* **THE REQUEST**
Rewrite the lines of all the items below, changing each "order" to "rank" and keeping everything else the same. Leave the pictures out of your answer.

* **INFORMATION SUPPLIED**
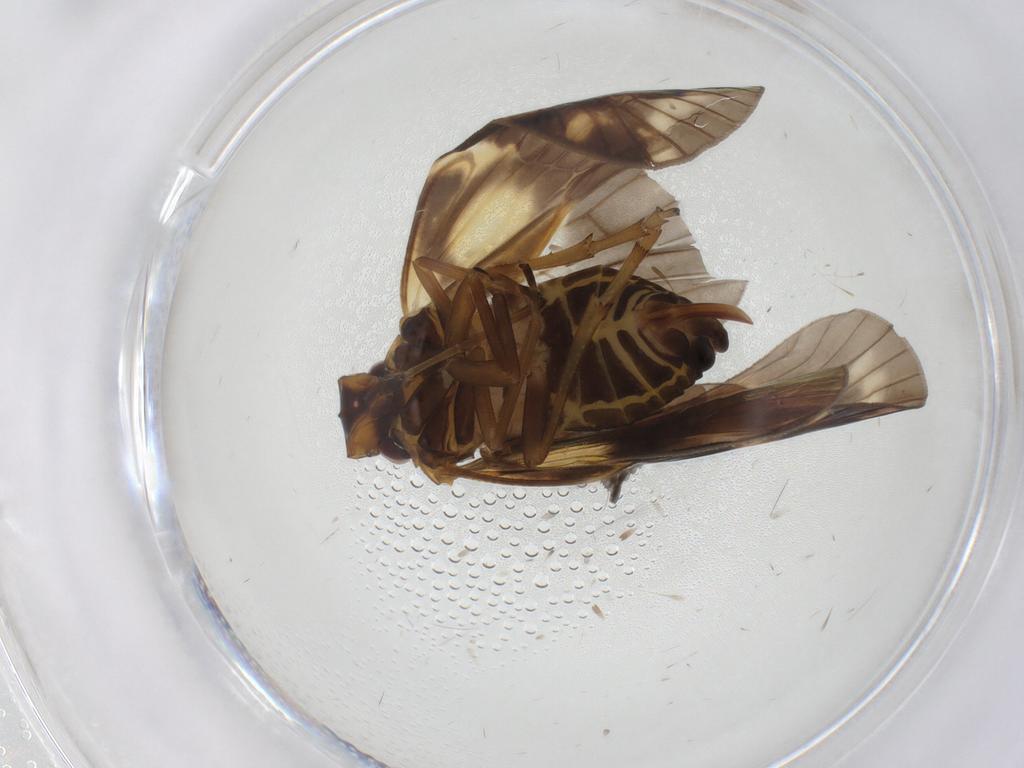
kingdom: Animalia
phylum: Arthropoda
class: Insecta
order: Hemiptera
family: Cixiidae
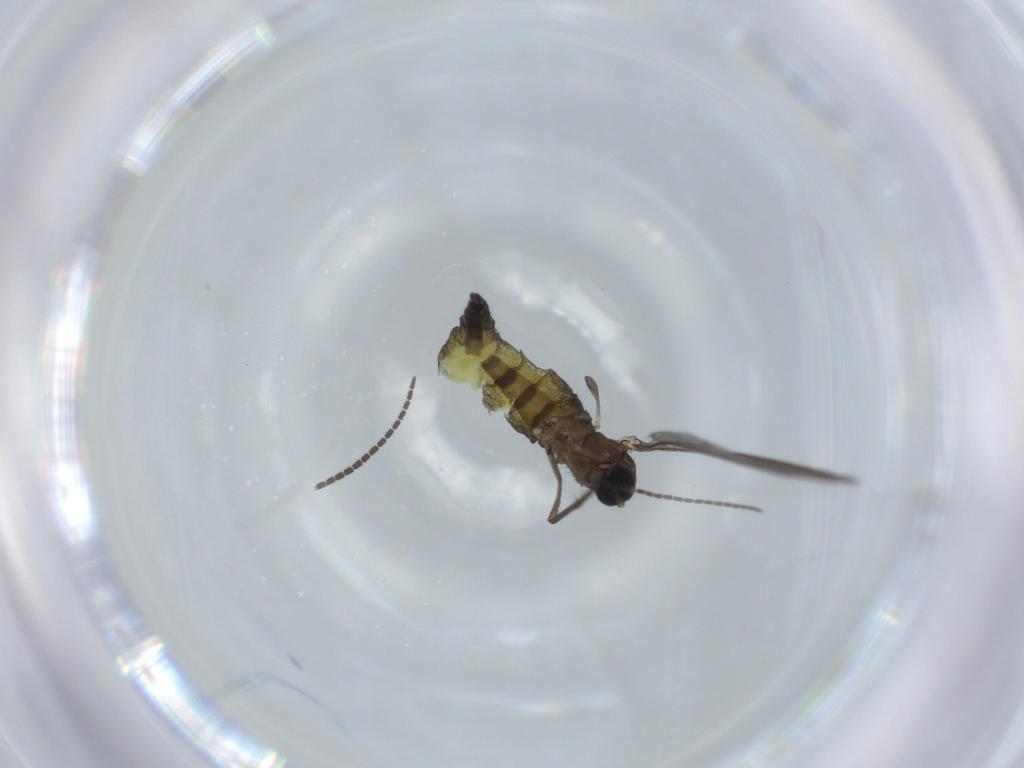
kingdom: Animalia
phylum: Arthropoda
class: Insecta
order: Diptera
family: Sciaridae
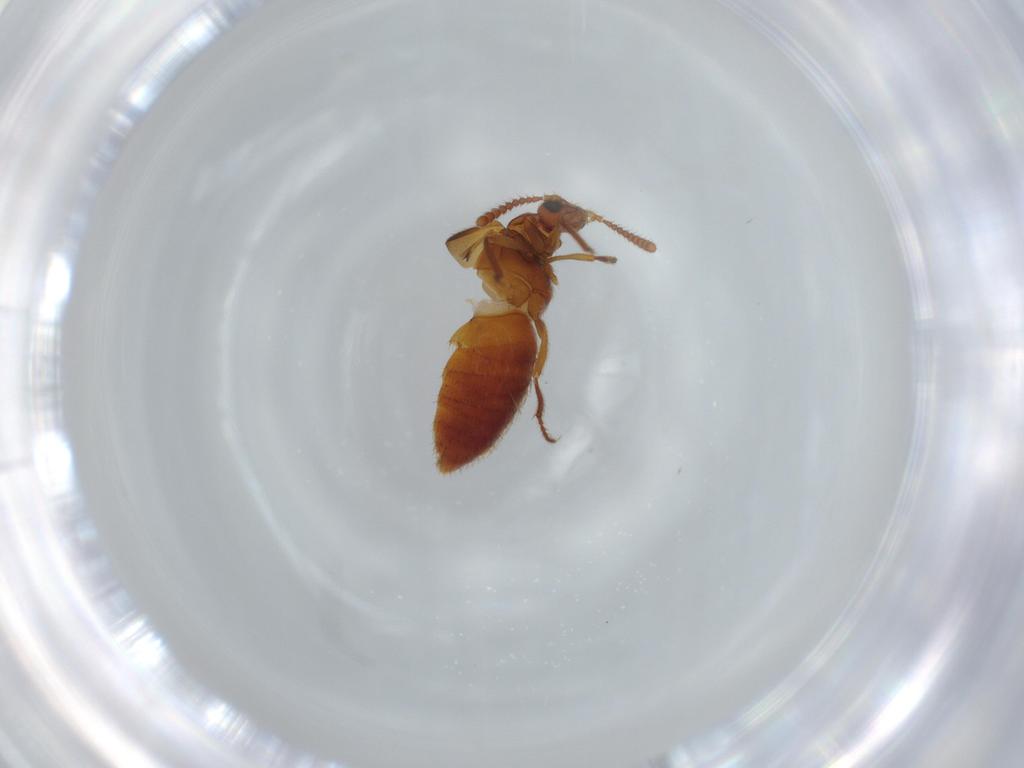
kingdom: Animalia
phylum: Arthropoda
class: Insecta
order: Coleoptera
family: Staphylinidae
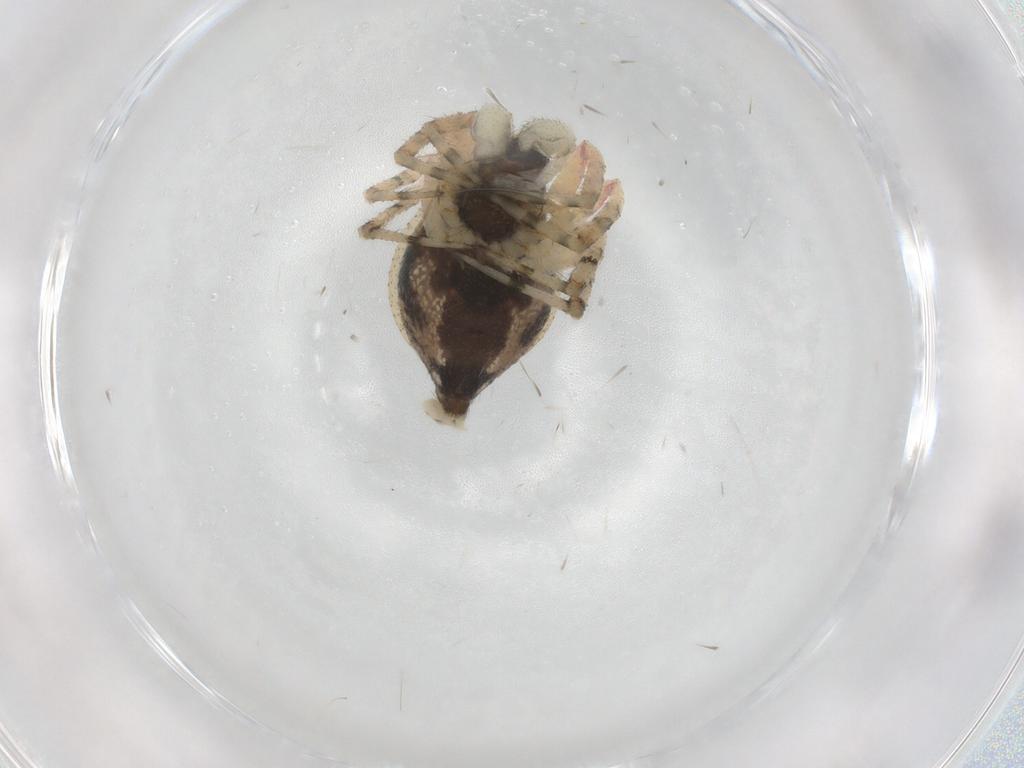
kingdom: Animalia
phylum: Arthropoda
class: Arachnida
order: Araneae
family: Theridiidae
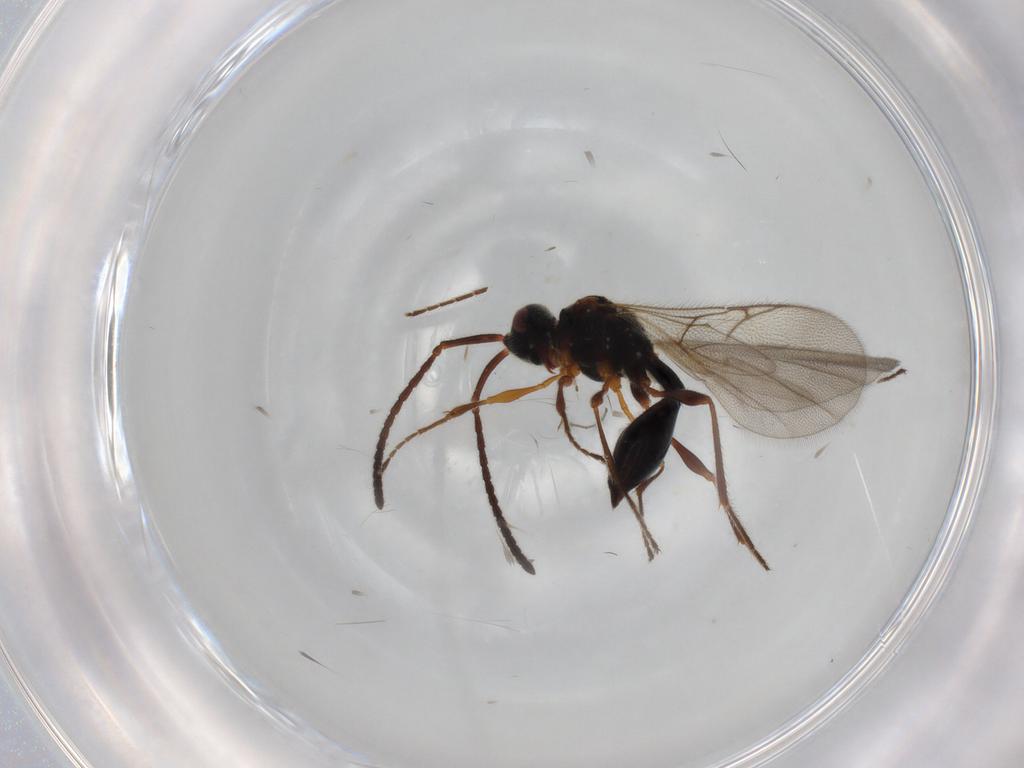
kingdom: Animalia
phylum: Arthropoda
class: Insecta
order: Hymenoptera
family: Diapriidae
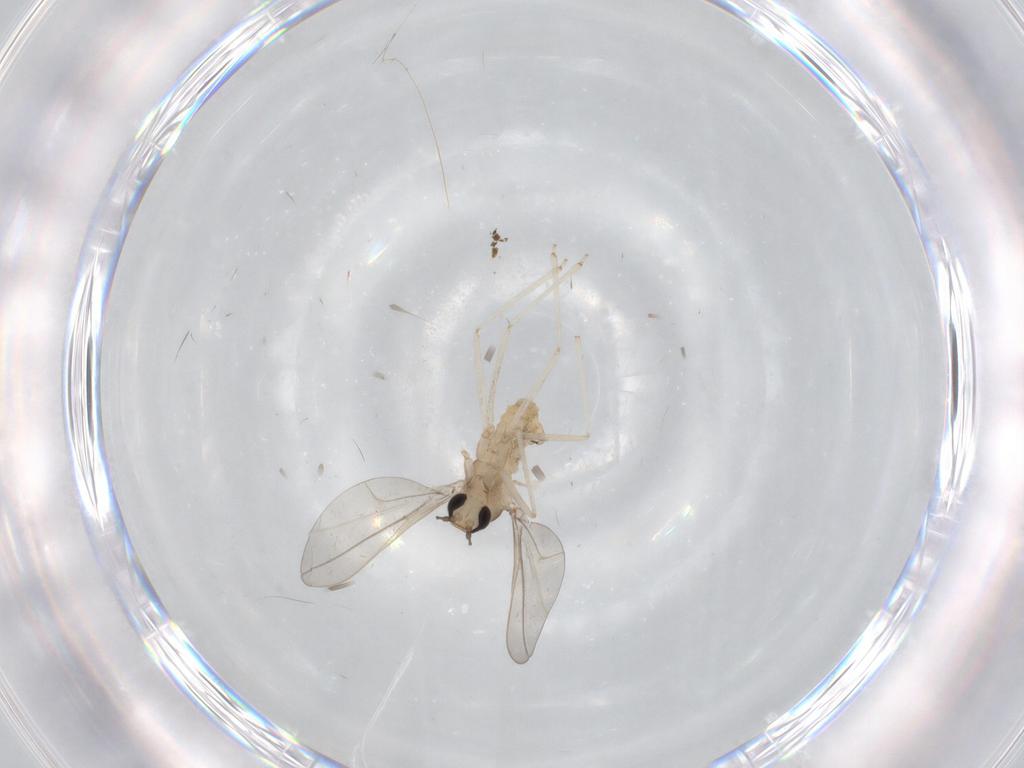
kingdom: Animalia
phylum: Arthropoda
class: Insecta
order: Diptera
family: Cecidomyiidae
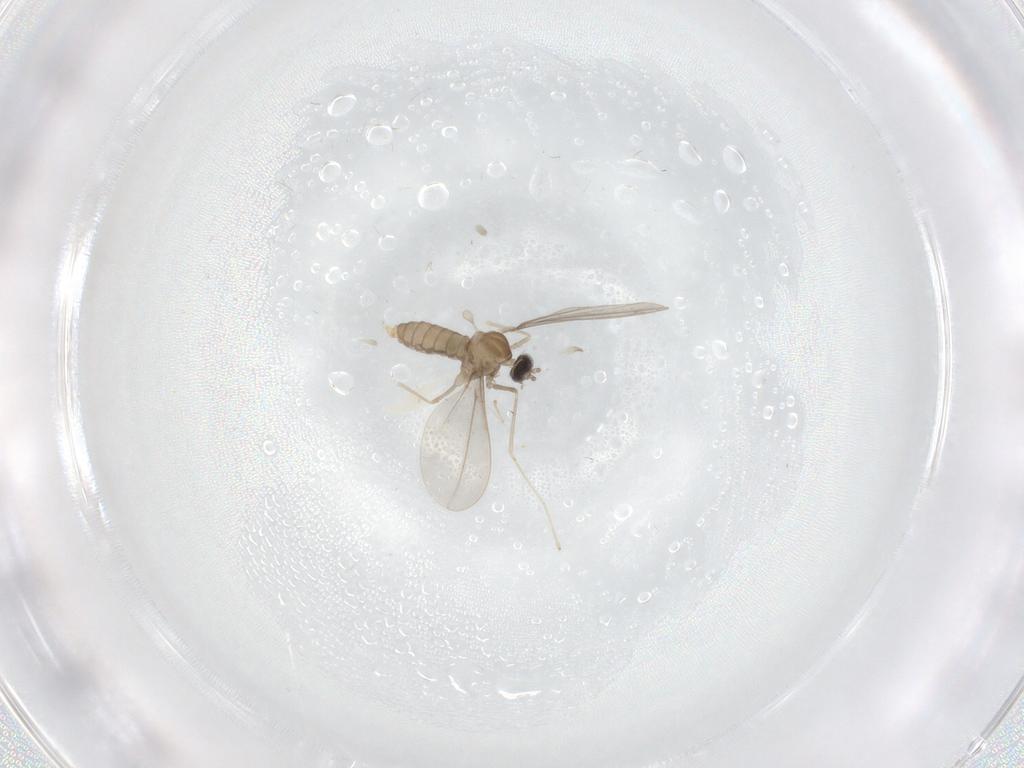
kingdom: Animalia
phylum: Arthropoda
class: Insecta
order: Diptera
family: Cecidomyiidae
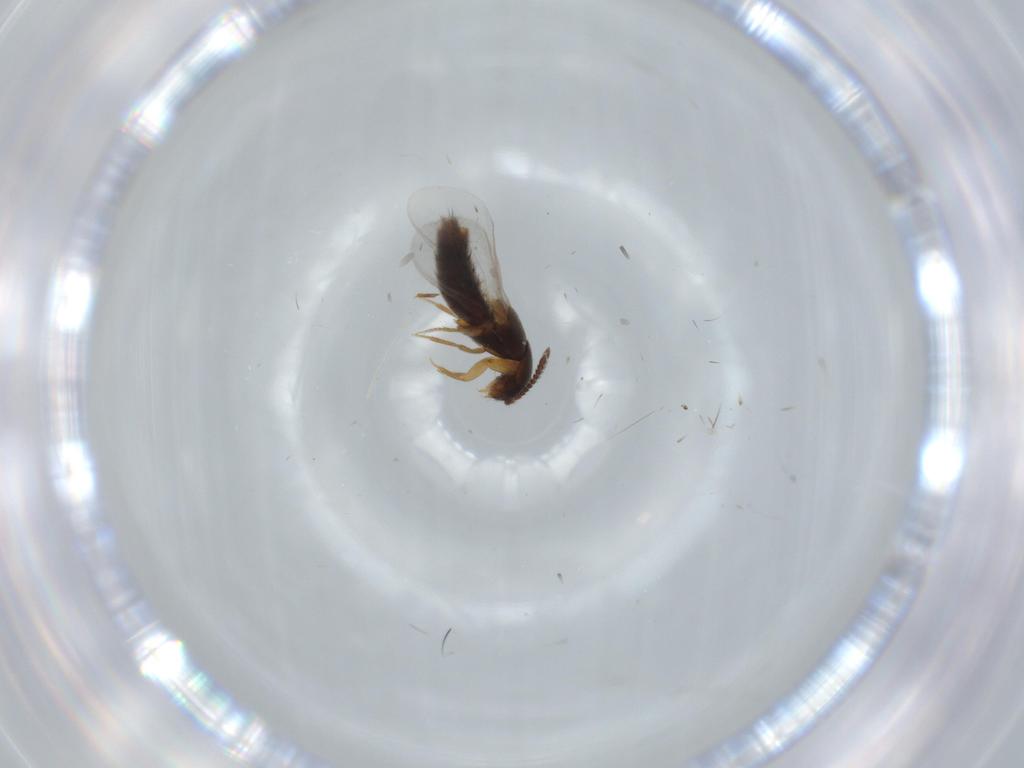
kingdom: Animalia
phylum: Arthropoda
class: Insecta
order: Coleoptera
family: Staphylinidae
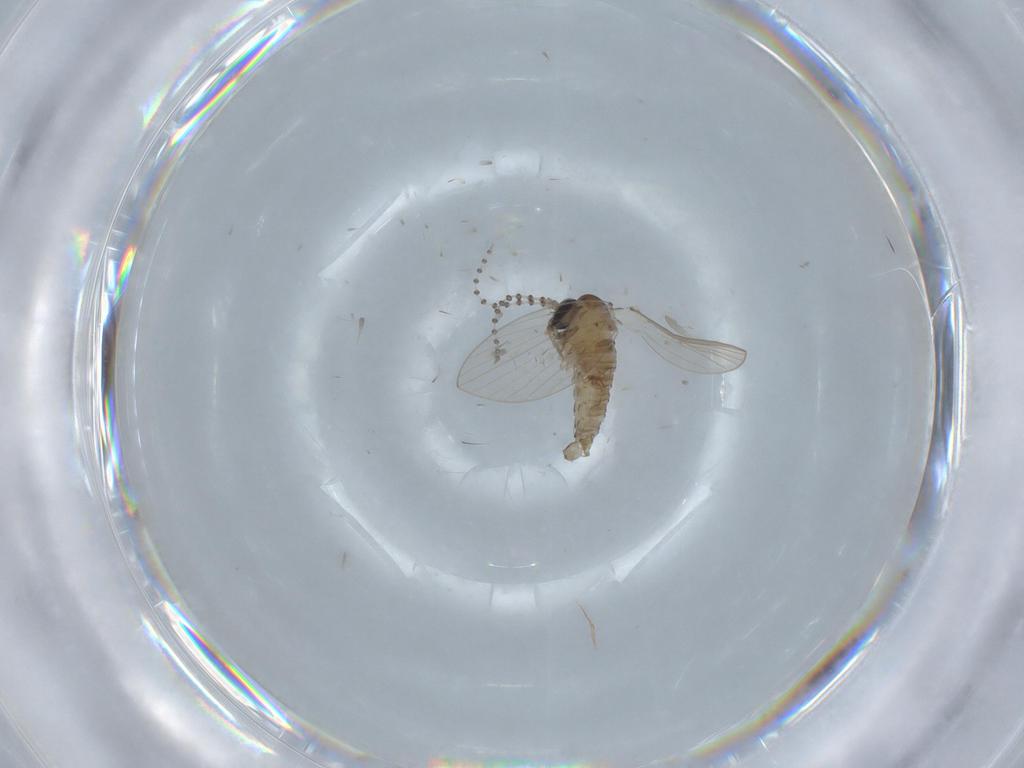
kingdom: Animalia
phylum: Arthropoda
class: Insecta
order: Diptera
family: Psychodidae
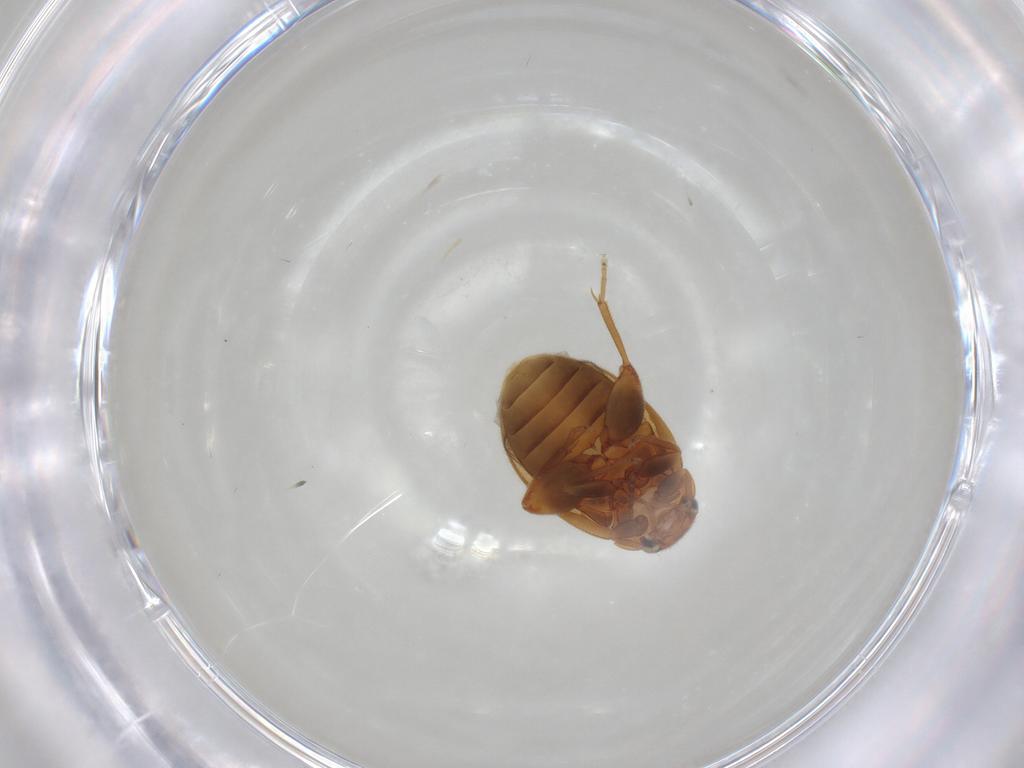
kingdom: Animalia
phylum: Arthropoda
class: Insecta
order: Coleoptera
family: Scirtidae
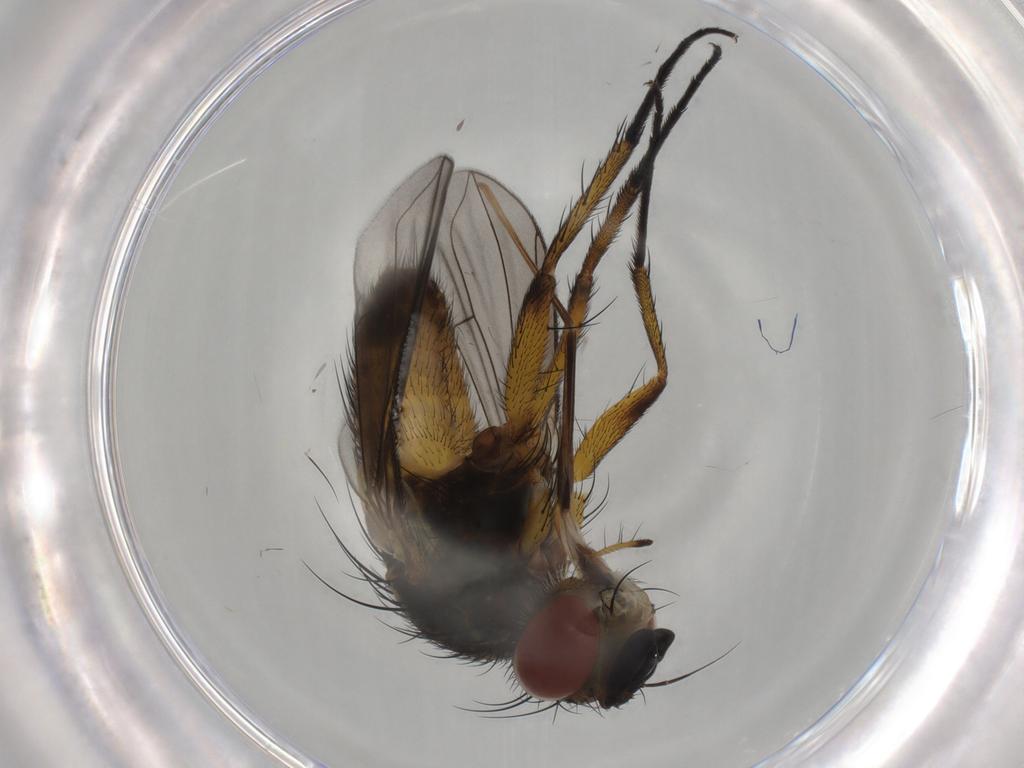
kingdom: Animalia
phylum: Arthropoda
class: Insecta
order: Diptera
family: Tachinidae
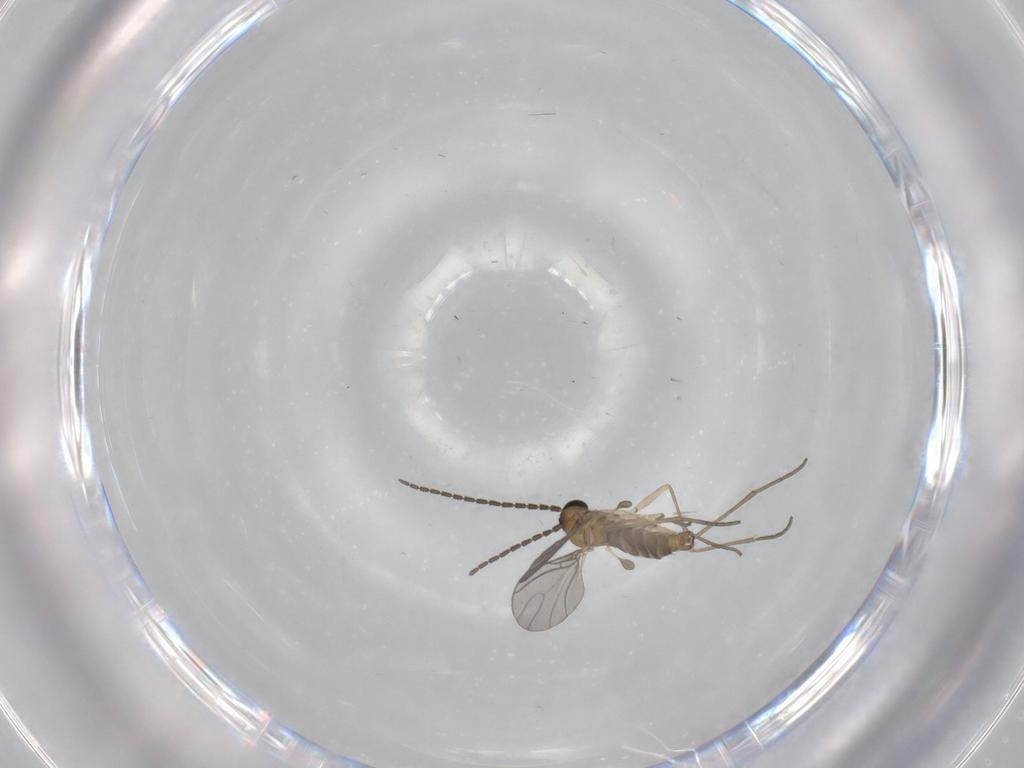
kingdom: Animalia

* **WORKED ANSWER**
kingdom: Animalia
phylum: Arthropoda
class: Insecta
rank: Hemiptera
family: Cixiidae
kingdom: Animalia
phylum: Arthropoda
class: Insecta
rank: Diptera
family: Sciaridae
kingdom: Animalia
phylum: Arthropoda
class: Insecta
rank: Coleoptera
family: Staphylinidae
kingdom: Animalia
phylum: Arthropoda
class: Arachnida
rank: Araneae
family: Theridiidae
kingdom: Animalia
phylum: Arthropoda
class: Insecta
rank: Hymenoptera
family: Diapriidae
kingdom: Animalia
phylum: Arthropoda
class: Insecta
rank: Diptera
family: Cecidomyiidae
kingdom: Animalia
phylum: Arthropoda
class: Insecta
rank: Diptera
family: Cecidomyiidae
kingdom: Animalia
phylum: Arthropoda
class: Insecta
rank: Coleoptera
family: Staphylinidae
kingdom: Animalia
phylum: Arthropoda
class: Insecta
rank: Diptera
family: Psychodidae
kingdom: Animalia
phylum: Arthropoda
class: Insecta
rank: Coleoptera
family: Scirtidae
kingdom: Animalia
phylum: Arthropoda
class: Insecta
rank: Diptera
family: Tachinidae
kingdom: Animalia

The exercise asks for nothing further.